WASHINGTON >> Two senior Treasury officials said Friday that they had never seen a loan restructuring similar to an Energy Department loan to a failed solar panel maker.

The half-billion dollar loan to Solyndra Inc. was restructured earlier this year so that private investors moved ahead of taxpayers for repayment on part of the loan in case of a default.

Treasury officials Gary Grippo and Gary Burner told a House committee they had never seen that occur in a federal loan. Grippo is a deputy assistant treasury secretary and Burner is chief financial officer at the Federal Financing Bank, which made a $528 million loan to Solyndra in 2009.

The two Treasury officials stopped short of declaring the loan restructuring illegal, as some Republicans allege.

"I can’t give you a legal interpretation on that, sir," Burner told Rep. Cliff Stearns, R-Fla.

Grippo, who oversees the financing bank, said it was not Treasury’s job to make legal interpretations. Instead, he said Treasury officials correctly raised questions about the deal in a series of emails and memos.

"Our role is to be as helpful as we can," Grippo said.

The testimony by the Treasury officials came after a hearing on the Solyndra loan erupted in a partisan skirmish. Rep. Henry Waxman, D-Calif., called the hearing "a rigged proceeding" and a "kangaroo court."

Solyndra, of Fremont, Calif., was the first renewable-energy company to receive a loan guarantee under a stimulus-law program to encourage green energy and was frequently touted by the Obama administration as a model. President Barack Obama visited the company’s headquarters last year, and Vice President Joe Biden spoke by satellite at a groundbreaking ceremony for a new manufacturing plant.

Since then, the company’s implosion and revelations that it received preferential treatment from federal officials have become an embarrassment for Obama and a focal point of GOP criticism of the president’s green energy policies.

Waxman and other Democrats on the House Energy and Commerce Committee criticized Republicans for not allowing the Energy Department to testify Friday and for blocking the release of an Energy Department memo that outlined the legal basis for its decision to restructure the $528 million loan to Solyndra.

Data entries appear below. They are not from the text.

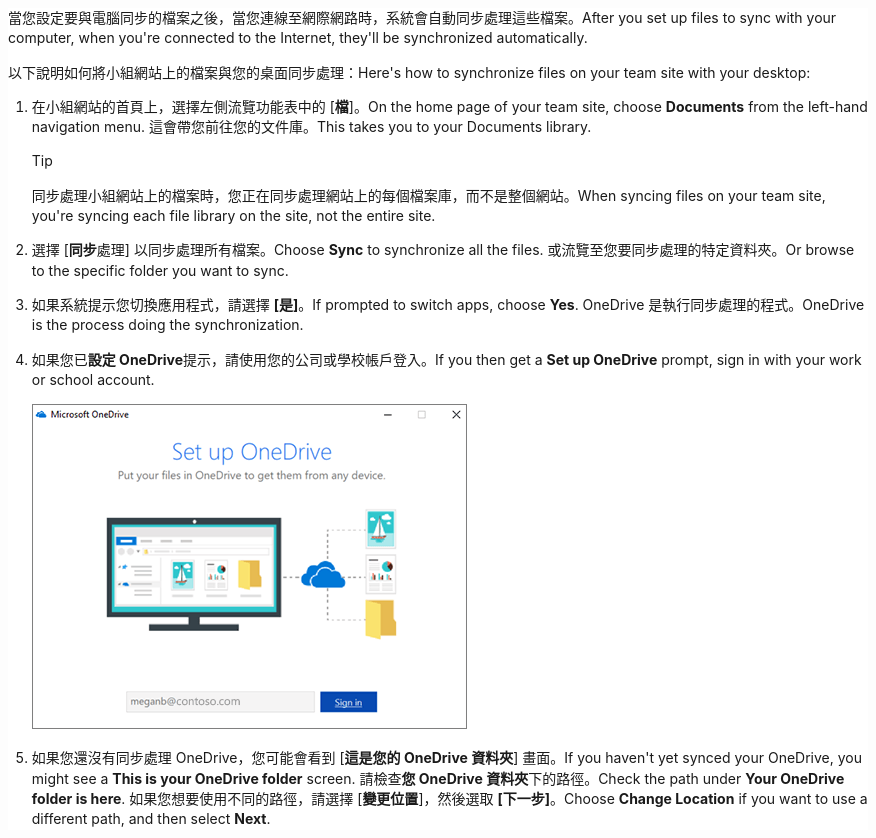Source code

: <span data-ttu-id="6bdaa-175">當您設定要與電腦同步的檔案之後，當您連線至網際網路時，系統會自動同步處理這些檔案。</span><span class="sxs-lookup"><span data-stu-id="6bdaa-175">After you set up files to sync with your computer, when you're connected to the Internet, they'll be synchronized automatically.</span></span>
  
<span data-ttu-id="6bdaa-176">以下說明如何將小組網站上的檔案與您的桌面同步處理：</span><span class="sxs-lookup"><span data-stu-id="6bdaa-176">Here's how to synchronize files on your team site with your desktop:</span></span>
  
1. <span data-ttu-id="6bdaa-177">在小組網站的首頁上，選擇左側流覽功能表中的 [**檔**]。</span><span class="sxs-lookup"><span data-stu-id="6bdaa-177">On the home page of your team site, choose **Documents** from the left-hand navigation menu.</span></span> <span data-ttu-id="6bdaa-178">這會帶您前往您的文件庫。</span><span class="sxs-lookup"><span data-stu-id="6bdaa-178">This takes you to your Documents library.</span></span>

    > [!TIP]
    > <span data-ttu-id="6bdaa-179">同步處理小組網站上的檔案時，您正在同步處理網站上的每個檔案庫，而不是整個網站。</span><span class="sxs-lookup"><span data-stu-id="6bdaa-179">When syncing files on your team site, you're syncing each file library on the site, not the entire site.</span></span>
  
2. <span data-ttu-id="6bdaa-180">選擇 [**同步**處理] 以同步處理所有檔案。</span><span class="sxs-lookup"><span data-stu-id="6bdaa-180">Choose **Sync** to synchronize all the files.</span></span> <span data-ttu-id="6bdaa-181">或流覽至您要同步處理的特定資料夾。</span><span class="sxs-lookup"><span data-stu-id="6bdaa-181">Or browse to the specific folder you want to sync.</span></span>

3. <span data-ttu-id="6bdaa-182">如果系統提示您切換應用程式，請選擇 **[是]**。</span><span class="sxs-lookup"><span data-stu-id="6bdaa-182">If prompted to switch apps, choose **Yes**.</span></span> <span data-ttu-id="6bdaa-183">OneDrive 是執行同步處理的程式。</span><span class="sxs-lookup"><span data-stu-id="6bdaa-183">OneDrive is the process doing the synchronization.</span></span>
  
4. <span data-ttu-id="6bdaa-184">如果您已**設定 OneDrive**提示，請使用您的公司或學校帳戶登入。</span><span class="sxs-lookup"><span data-stu-id="6bdaa-184">If you then get a **Set up OneDrive** prompt, sign in with your work or school account.</span></span>

    ![OneDrive 安裝畫面](../../media/82cbb1ac-2ac5-42bd-82de-ba710bf46145.png)
  
5. <span data-ttu-id="6bdaa-186">如果您還沒有同步處理 OneDrive，您可能會看到 [**這是您的 OneDrive 資料夾**] 畫面。</span><span class="sxs-lookup"><span data-stu-id="6bdaa-186">If you haven't yet synced your OneDrive, you might see a **This is your OneDrive folder** screen.</span></span> <span data-ttu-id="6bdaa-187">請檢查**您 OneDrive 資料夾**下的路徑。</span><span class="sxs-lookup"><span data-stu-id="6bdaa-187">Check the path under **Your OneDrive folder is here**.</span></span> <span data-ttu-id="6bdaa-188">如果您想要使用不同的路徑，請選擇 [**變更位置**]，然後選取 **[下一步]**。</span><span class="sxs-lookup"><span data-stu-id="6bdaa-188">Choose **Change Location** if you want to use a different path, and then select **Next**.</span></span>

"We are going to get only one side of the story. That’s no way to run an investigation," said Waxman, a former chairman of the energy committee.

Republicans said Democrats were aware of the hearing terms before it started, but later agreed to enter the Energy Department memo into the record. Energy officials will be called to testify at a later hearing.

Democrats say they want "to get the facts on the table," said Rep. Joe Barton, R-Texas. "That’s what we’re trying to do."

The three-hour hearing focused on newly released emails that show that the Treasury Department was concerned that the loan restructuring, approved earlier this year, could violate federal law.

Administration officials have defended the loan restructuring, saying that without an infusion of cash earlier this year, Solyndra would likely have faced immediate bankruptcy, putting more than 1,000 people out of work.

Even with the federal help, Solyndra closed its doors Aug. 31 and let all its workers go.

A six-page memo released by the committee Friday outlines the legal basis for the Energy Department’s decision to ensure that investors who provided additional funding to Solyndra would be repaid before the federal government if the company defaulted on the loan.

The Feb. 15 memo by Susan Richardson, the loan program’s top lawyer, said the restructuring was allowed because a clause preventing private investors from moving ahead of taxpayers only applies to the original loan.